___ AUSZUG ZUM LESEN
# Sich nach links verschiebendes Bild



## Musti (25. Jul 2008)

Hallo Leute

ich habe so gut wie keine Ahnung mit Grafikprogrammierung. Eine Starthilfe und paar Ideen sind deswegen sehr hilfreich.

Meine Aufgabe ist es aus einem Vector welches Objekte mit den Werten  x,y sowie eine Zahl für die Farbe des Pixels besitzt,am Bildschirm anzuzeigen und die nachkommenden Werte entsprechen anzufügen und somit das Bild nach links Verschieben lassen.

Wie kann ich z.B. auf den Koordinaten x,y ein Pixel mit ein bestimmte Farbe darstellen. Die Farbe soll sich nur im Spektrum von Weiss bis zu Schwarz bewegen.

Wie gesagt bin Anfänger und hoffe solche Fragen nerven nicht zu sehr.
______
**AUFGABE A**. Ersetze in den Datensätzen vom Anfang bis einschließlich der Zeile mit „становится скучно, уже“ das Wort „палкой“ durch „веткой“ und gib nur diese Zeilen sonst unverändert wieder. Lass die Bilder dabei weg.
___ EXTRAHIERTES MATERIAL
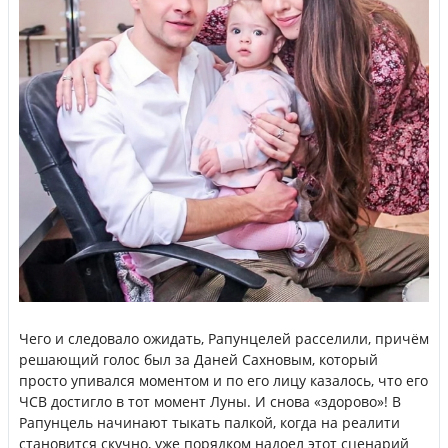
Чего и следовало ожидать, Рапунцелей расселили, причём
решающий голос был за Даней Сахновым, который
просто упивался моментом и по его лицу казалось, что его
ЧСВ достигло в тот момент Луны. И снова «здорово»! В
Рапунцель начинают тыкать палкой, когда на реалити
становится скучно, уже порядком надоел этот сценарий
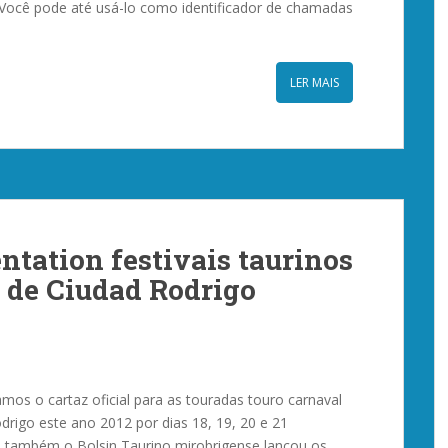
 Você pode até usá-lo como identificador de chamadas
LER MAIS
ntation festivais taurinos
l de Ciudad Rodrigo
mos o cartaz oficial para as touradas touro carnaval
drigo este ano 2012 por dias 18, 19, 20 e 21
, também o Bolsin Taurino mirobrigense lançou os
______
**AUFGABE B**. Schreibe aus dem Forenbeitrag über das sich verschiebende Bild den Abschnitt von „## Musti (25.“ bis einschließlich „zu Schwarz bewegen.“ wortgetreu ab.

**ANTWORT A**.
Чего и следовало ожидать, Рапунцелей расселили, причём
решающий голос был за Даней Сахновым, который
просто упивался моментом и по его лицу казалось, что его
ЧСВ достигло в тот момент Луны. И снова «здорово»! В
Рапунцель начинают тыкать веткой, когда на реалити
становится скучно, уже порядком надоел этот сценарий

**ANTWORT B**.
## Musti (25. Jul 2008)

Hallo Leute

ich habe so gut wie keine Ahnung mit Grafikprogrammierung. Eine Starthilfe und paar Ideen sind deswegen sehr hilfreich.

Meine Aufgabe ist es aus einem Vector welches Objekte mit den Werten  x,y sowie eine Zahl für die Farbe des Pixels besitzt,am Bildschirm anzuzeigen und die nachkommenden Werte entsprechen anzufügen und somit das Bild nach links Verschieben lassen.

Wie kann ich z.B. auf den Koordinaten x,y ein Pixel mit ein bestimmte Farbe darstellen. Die Farbe soll sich nur im Spektrum von Weiss bis zu Schwarz bewegen.